So in highschool, do you also throw 100 pitches just a Major Leaguer or do you throw less so you don’t screw up your arm?
It depends on how you feel and whether you think you might be tiring a bit. I saw the Cleveland-Seattle game the other night in which Cliff Lee was pitching. He got to 101 pitches by the ninth inning, and it’s at that point that most managers would take a guy out of the game, but Cleveland manager Eric Wedge saw that, if anything, Lee was picking up steam and decided to let him try to go all the way. And Lee did just that; he pitched a very strong ninth inning (gave up one hit, but what did that matter?) and came away with a complete-game 4-1 win. And so—if you think you can go beyond 100 pitches, at least for one more inning, go ahead. If not—ask the manager or coach who whoever to bring in a reliever.
The other side of the issue concerns old-timer Preacher Roe. It was probably the fourth or fifth inning, and he seemed to be losing it.

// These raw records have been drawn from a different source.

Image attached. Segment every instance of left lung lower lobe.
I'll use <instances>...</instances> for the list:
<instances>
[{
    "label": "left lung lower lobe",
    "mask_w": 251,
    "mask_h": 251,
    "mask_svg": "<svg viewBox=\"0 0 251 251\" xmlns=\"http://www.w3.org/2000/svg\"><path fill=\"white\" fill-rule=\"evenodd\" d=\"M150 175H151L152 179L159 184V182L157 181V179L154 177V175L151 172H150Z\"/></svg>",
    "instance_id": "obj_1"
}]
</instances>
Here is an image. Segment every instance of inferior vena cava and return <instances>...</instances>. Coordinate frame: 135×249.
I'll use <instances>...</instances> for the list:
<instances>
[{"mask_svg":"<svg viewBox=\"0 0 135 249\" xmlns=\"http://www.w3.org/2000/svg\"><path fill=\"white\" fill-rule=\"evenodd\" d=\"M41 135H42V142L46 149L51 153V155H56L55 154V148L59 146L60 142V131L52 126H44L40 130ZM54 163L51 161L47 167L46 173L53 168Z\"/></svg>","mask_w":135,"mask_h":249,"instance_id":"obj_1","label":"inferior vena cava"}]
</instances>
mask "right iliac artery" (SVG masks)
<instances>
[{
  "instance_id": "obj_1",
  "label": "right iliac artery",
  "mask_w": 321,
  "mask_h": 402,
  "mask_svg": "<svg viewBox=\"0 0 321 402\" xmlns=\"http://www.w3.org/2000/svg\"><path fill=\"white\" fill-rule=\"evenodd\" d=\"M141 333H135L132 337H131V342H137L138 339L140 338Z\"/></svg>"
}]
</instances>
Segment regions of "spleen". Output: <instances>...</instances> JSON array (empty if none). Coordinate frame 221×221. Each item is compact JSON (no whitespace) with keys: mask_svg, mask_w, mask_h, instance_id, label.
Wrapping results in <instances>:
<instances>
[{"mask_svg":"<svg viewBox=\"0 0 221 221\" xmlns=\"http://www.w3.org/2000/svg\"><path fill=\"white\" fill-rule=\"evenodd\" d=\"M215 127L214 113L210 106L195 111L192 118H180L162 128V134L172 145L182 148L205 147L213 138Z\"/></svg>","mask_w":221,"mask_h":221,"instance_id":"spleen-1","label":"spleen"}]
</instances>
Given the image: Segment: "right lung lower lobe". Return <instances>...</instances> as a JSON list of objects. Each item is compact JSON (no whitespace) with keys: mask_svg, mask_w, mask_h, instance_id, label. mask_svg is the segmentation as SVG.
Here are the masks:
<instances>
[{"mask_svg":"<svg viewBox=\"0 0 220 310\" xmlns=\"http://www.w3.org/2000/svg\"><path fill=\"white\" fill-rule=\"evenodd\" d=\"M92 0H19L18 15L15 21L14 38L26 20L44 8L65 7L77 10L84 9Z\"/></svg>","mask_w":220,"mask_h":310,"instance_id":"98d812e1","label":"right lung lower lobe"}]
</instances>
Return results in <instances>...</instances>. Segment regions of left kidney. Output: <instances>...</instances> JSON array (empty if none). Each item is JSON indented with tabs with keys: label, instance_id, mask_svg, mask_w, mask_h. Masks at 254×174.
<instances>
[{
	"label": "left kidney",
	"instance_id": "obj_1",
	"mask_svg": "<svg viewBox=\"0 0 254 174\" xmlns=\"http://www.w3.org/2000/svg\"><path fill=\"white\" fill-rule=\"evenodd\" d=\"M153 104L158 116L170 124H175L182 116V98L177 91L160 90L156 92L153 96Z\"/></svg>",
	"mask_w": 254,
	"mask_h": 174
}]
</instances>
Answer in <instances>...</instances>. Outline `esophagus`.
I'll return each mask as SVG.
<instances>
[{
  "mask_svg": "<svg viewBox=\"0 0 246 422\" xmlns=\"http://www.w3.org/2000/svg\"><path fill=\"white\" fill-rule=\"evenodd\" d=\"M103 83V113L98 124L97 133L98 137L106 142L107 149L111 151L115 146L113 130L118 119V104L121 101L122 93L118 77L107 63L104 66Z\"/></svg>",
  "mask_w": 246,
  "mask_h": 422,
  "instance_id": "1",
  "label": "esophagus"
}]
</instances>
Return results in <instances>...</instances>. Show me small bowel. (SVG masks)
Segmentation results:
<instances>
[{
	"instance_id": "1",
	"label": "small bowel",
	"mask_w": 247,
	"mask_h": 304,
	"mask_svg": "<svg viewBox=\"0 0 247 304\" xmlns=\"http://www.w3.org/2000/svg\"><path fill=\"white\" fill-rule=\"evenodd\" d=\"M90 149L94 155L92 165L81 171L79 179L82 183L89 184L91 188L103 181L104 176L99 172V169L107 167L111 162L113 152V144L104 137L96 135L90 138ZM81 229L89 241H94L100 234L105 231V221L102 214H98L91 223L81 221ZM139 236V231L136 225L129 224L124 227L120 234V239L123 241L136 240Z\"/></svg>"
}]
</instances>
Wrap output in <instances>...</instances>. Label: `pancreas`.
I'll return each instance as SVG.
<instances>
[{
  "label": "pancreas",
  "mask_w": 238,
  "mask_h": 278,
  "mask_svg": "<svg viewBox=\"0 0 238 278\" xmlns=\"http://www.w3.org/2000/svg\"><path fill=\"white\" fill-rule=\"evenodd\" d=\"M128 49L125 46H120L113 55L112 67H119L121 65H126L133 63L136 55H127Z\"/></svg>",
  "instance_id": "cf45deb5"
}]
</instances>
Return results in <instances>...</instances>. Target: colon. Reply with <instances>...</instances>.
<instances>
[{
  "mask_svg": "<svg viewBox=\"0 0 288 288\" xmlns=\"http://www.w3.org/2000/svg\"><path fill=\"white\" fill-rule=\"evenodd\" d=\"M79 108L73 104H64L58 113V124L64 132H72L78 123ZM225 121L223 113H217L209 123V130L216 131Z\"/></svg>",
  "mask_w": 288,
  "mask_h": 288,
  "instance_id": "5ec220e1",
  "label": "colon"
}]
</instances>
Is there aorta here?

His manager came out to the mound and asked him how he was feeling. Roe replied in that slow drawl of his: “W-e-e-e-e-l-l…I ain’t got no pain…I ain’t got no fatigue…and by golly, I ain’t got a thing on the ball!” So the manager had to take him out of the game. Still another slant on the whole business concerns Vic Raschi, the Yankee fireballer who pitched for them from the tail end of 1946 to the end of 1953. He was a tough customer indeed. There might be a time when he would run into trouble, and Yogi Berra would go out to the mound only to be greeted with “Just give me the ---- ball and get the hell out of here” or an even surlier “Yogi, you’re going to lose that sorry — of yours if you don’t get back behind the plate!” Those were sweet words indeed for the Yankees, because they indicated that the Springfield Rifle was back on track. But there was one occasion…
Raschi was apparently tiring. It was the seventh inning or so, and at one point he stepped off the mound and looked wistfully over at third base. When Bobby Brown, who was playing third, came over to talk to him Raschi looked at him and asked plaintively, “Where have you BEEN?” And that told manager Casey Stengel in no uncertain terms to get the bullpen warming up in a hurry. In came Allie Reynolds, and he finished the game with no further scoring on the part of the opposition.
Again, I say—it’s entirely up to you, how you’re feeling, whether you think you can go another inning or whether you should have your manager or coach bring in a relief man. 8) :baseballpitcher:
Generally in my expirience, 90-100 pitches is about the ceiling for highschoolers, but thats just my coach. And pitch counts are really a relative thing in the first place, theres a lot more factors you need to take into account other than just that.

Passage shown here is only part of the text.